# Data Imputation for Missing Telemetry

## Context
In infrastructure monitoring, it is incredibly common to have missing data points. A telemetry agent (like Prometheus Node Exporter) might crash, network partitions might cause dropped packets, or an API might temporarily fail to log its metrics.

Machine Learning algorithms generally cannot handle missing values (often represented as `NaN` or `null`). Therefore, before training models or doing advanced analysis, we must **impute** (fill in) these missing values.

## Objectives
- Simulate a realistic SRE dataset where an agent periodically drops CPU and Memory metrics.
- Explore different imputation strategies using Scikit-Learn's `SimpleImputer`:
  - Mean Imputation
  - Median Imputation (robust to spikes)
  - Constant Imputation (filling with 0s or custom values)
  - Most Frequent Imputation (for categorical server states)

In [None]:
import numpy as np
import pandas as pd
from sklearn.impute import SimpleImputer
from sklearn.model_selection import train_test_split


### 1. Generate Synthetic Server Telemetry with Missing Data
We will generate data representing Server CPU usage, Memory usage, Disk I/O, and current Status, then artificially drop ~10% of the data to simulate agent failures.

In [None]:
np.random.seed(42)
n_samples = 100

# Base telemetry
cpu_usage = np.random.normal(loc=45, scale=15, size=n_samples)
mem_usage = np.random.normal(loc=60, scale=10, size=n_samples)
disk_io = np.random.normal(loc=200, scale=50, size=n_samples)

df = pd.DataFrame({
    'CPU_Usage_pct': cpu_usage,
    'Memory_Usage_pct': mem_usage,
    'Disk_IO_ops': disk_io
})

# Introduce missing values randomly (approx 10% chance per cell)
mask = np.random.choice([True, False], size=df.shape, p=[0.1, 0.9])
df_with_missing = df.mask(mask)

print("Missing values per column:")
print(df_with_missing.isna().sum())

print("\nFirst few rows with missing data (NaN):")
df_with_missing.head(10)

### 2. Imputation Strategies

#### **Mean Imputation**
Replaces missing values with the mean of the column. This is standard but can skew data if you have massive anomalies (e.g., sudden 100% CPU spikes).

In [None]:
# Create an imputer that uses the 'mean' strategy
mean_imputer = SimpleImputer(strategy='mean')
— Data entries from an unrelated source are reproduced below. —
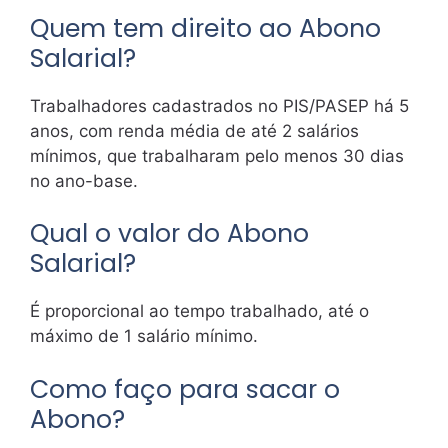
Quem tem direito ao Abono
Salarial?
Trabalhadores cadastrados no PIS/PASEP há 5
anos, com renda média de até 2 salários
mínimos, que trabalharam pelo menos 30 dias
no ano-base.
Qual o valor do Abono
Salarial?
É proporcional ao tempo trabalhado, até o
máximo de 1 salário mínimo.
Como faço para sacar o
Abono?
# Fit and transform the data
df_mean = pd.DataFrame(
    mean_imputer.fit_transform(df_with_missing), 
    columns=df_with_missing.columns
)

df_mean.head(10)

#### **Median Imputation**
Replaces missing values with the median. This is highly recommended for infrastructure metrics because server metrics often have extreme outliers (e.g., occasional 10,000ms latency spikes) that would drag the mean upward.

In [None]:
median_imputer = SimpleImputer(strategy='median')

df_median = pd.DataFrame(
    median_imputer.fit_transform(df_with_missing), 
    columns=df_with_missing.columns
)

df_median.head(10)

#### **Constant Imputation (e.g., Zero)**
Sometimes, a missing metric explicitly means `0` (e.g., a "5xx Error Count" metric that isn't emitted if there are no errors). In this case, we pad missing values with a constant.

In [None]:
constant_imputer = SimpleImputer(strategy='constant', fill_value=0)
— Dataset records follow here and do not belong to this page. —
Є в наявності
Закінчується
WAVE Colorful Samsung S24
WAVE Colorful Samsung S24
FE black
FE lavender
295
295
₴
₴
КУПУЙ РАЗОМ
df_constant = pd.DataFrame(
    constant_imputer.fit_transform(df_with_missing), 
    columns=df_with_missing.columns
)

df_constant.head(10)

### 3. Handling Categorical Data (Server States)
If we have missing categorical data (e.g., a server's reported health state), we cannot calculate a mean or median. Instead, we use the **most frequent** value (the mode).

In [None]:
cat_data = pd.DataFrame({
    'Server_ID': ['srv-1', 'srv-2', 'srv-3', 'srv-4', 'srv-5', 'srv-6'],
    'Status': ['Healthy', 'Healthy', np.nan, 'Warning', 'Healthy', np.nan]
})

cat_imputer = SimpleImputer(strategy='most_frequent')
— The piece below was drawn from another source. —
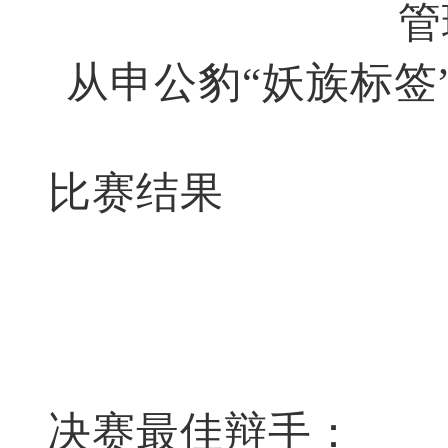
管
从申公豹“妖族标签
比赛结果
决赛最佳辩手：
cat_imputed = pd.DataFrame(
    cat_imputer.fit_transform(cat_data[['Status']]), 
    columns=['Status']
)

cat_data['Status_Imputed'] = cat_imputed
cat_data

### 4. Important: Imputing Train / Test Splits properly
A critical rule in ML is preventing **Data Leakage**. If you fill missing values *before* splitting your dataset, the test set's data will influence the training data's means/medians.
 
**Correct Workflow:**
1. Split the data.
2. `fit()` the imputer **only on the training set**.
3. `transform()` both the training set and the test set using that fitted imputer.

In [None]:
# Create target variable to simulate a supervised learning split
y = (df['CPU_Usage_pct'] > 50).astype(int)

X_train, X_test, y_train, y_test = train_test_split(df_with_missing, y, test_size=0.3, random_state=42)

# Create Imputer
imputer = SimpleImputer(strategy='median')

# FIT ONLY ON X_TRAIN, then transform
X_train_imputed = imputer.fit_transform(X_train)

# TRANSFORM X_TEST using the median calculated from X_TRAIN
X_test_imputed = imputer.transform(X_test)

# Data is now safely preprocessed without leakage and ready for ML algorithms.
print("Train Set Shape:", X_train_imputed.shape)
print("Test Set Shape:", X_test_imputed.shape)